Harrumph. "What the AP board considered literature for testing purposes."

Sounds like "teaching to the test" to me.
I won't deny that there was an element of "teaching to the test" in the books she allowed us to read for the class, but teaching is a balancing act. She spent several class periods discussing what constitutes literature and what makes a book "classic". She encouraged us to develop our own definitions apart from those imposed on us by the AP board. Good teachers prepare their students for the test and sometimes that means making concessions. But good teachers also encourage students to think for themselves.

Yeah... If there's anything worse than an elitist bias in education, it's that. When the form of the tests becomes more important than the substance of the ideas or the ability to imagine and innovate, then the educational system is broken.

I agree the system is broken, but I've had plenty of teachers who can work in the system. They often perform the unenviable task of balancing the demands of a test based system and actually educating students.
 
Nowhere is that worse than it is in higher education.

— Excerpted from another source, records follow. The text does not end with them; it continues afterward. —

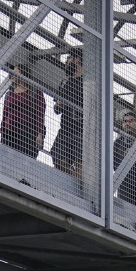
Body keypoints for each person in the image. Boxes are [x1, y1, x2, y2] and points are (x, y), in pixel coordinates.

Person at [0, 63, 46, 157]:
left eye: (15, 72)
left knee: (24, 159)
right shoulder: (10, 93)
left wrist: (39, 134)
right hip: (10, 131)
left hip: (27, 132)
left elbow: (40, 114)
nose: (12, 74)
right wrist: (2, 133)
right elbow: (4, 114)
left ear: (22, 74)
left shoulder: (34, 92)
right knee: (8, 158)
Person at [51, 49, 84, 179]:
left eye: (69, 58)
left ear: (77, 59)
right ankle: (71, 182)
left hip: (81, 129)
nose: (66, 61)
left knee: (80, 163)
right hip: (65, 128)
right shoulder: (65, 82)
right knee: (58, 160)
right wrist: (58, 105)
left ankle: (79, 190)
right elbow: (56, 109)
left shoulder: (87, 82)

Students at a university are surrounded by fountains of knowledge, and yet if a particular fountain is not of practical use in their chosen career, most of the students won't even take so much as a tiny sip, unless they're held down while it's forced down their throats.

It makes me rather sympathize with a line Asimov ascribes to Plato: when a student asked about practical applications for the theorems he was being taught, Plato is said to have directed a slave to "Give this young man a penny that he might feel he has gained something from my teachings and then expel him." (Asimov, Treasury of Humor, page 114.)

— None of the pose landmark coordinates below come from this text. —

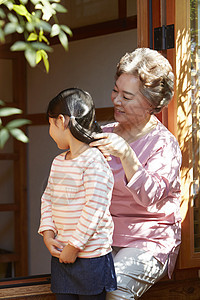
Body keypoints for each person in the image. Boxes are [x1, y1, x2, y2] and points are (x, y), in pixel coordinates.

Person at [89, 48, 182, 299]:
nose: (116, 100)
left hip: (148, 239)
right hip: (103, 234)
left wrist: (127, 156)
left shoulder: (164, 144)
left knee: (116, 289)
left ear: (151, 104)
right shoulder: (104, 133)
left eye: (127, 96)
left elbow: (150, 198)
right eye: (115, 91)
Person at [38, 88, 117, 300]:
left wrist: (74, 247)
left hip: (90, 257)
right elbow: (47, 198)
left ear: (61, 121)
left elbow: (95, 208)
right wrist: (48, 234)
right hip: (62, 254)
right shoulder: (58, 162)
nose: (49, 131)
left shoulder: (94, 161)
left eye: (50, 124)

I saw it all the time during my five years at CSU Long Beach. I fully understand why, for the freshman class just behind me, a more rigorous General Education requirement was imposed, along with a required zero-unit course called "University 100" (which covered absolutely nothing that a student wouldn't pick up either from Freshman Orientation, or from taking [heaven forbid] both semesters of Freshman English Comp).

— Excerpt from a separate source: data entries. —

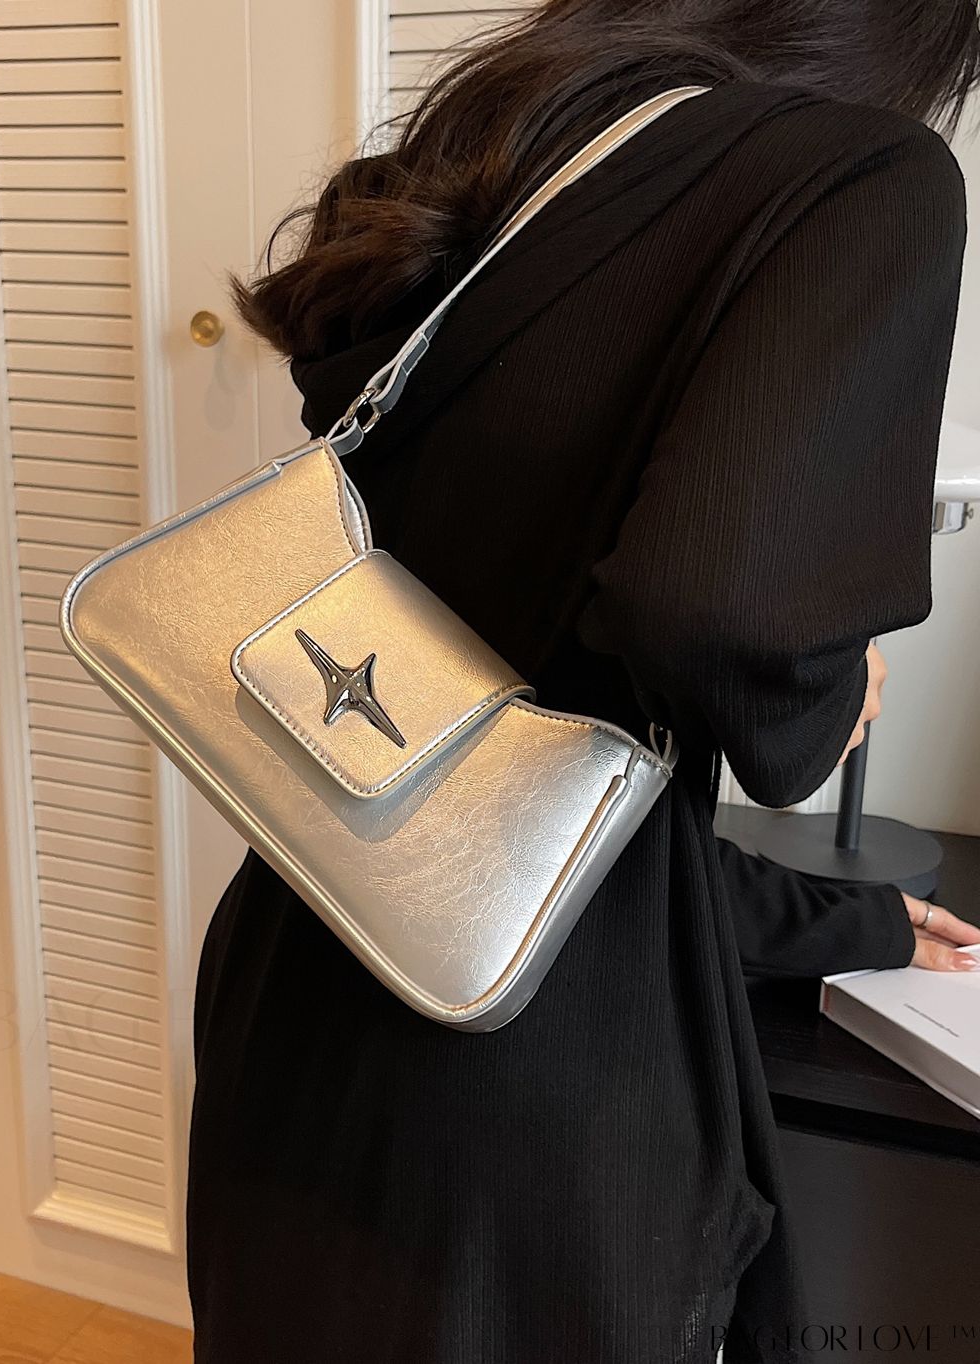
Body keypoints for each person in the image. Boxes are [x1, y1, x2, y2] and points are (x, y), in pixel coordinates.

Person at [186, 3, 980, 1360]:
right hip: (520, 1110)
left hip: (299, 994)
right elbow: (706, 618)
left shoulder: (508, 152)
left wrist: (857, 922)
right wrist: (827, 690)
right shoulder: (859, 171)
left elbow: (544, 793)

At the same time, I was grateful that I was grandfathered into the old Gen Ed: it left me enough not-spoken-for units to take plastics shop, exploratory metals, graphic arts, and photography, as well as natural sciences far beyond anything my major or the Gen Ed required, and taking BOTH courses where I was given a "choice of two options," while leaving me free of such nonsense as University 100, and able to avoid taking philosophy (about which my attitude mirrors that of Bea Arthur's character in History of the World Part I ["Oh, a BULLSHIT ARTIST!"]).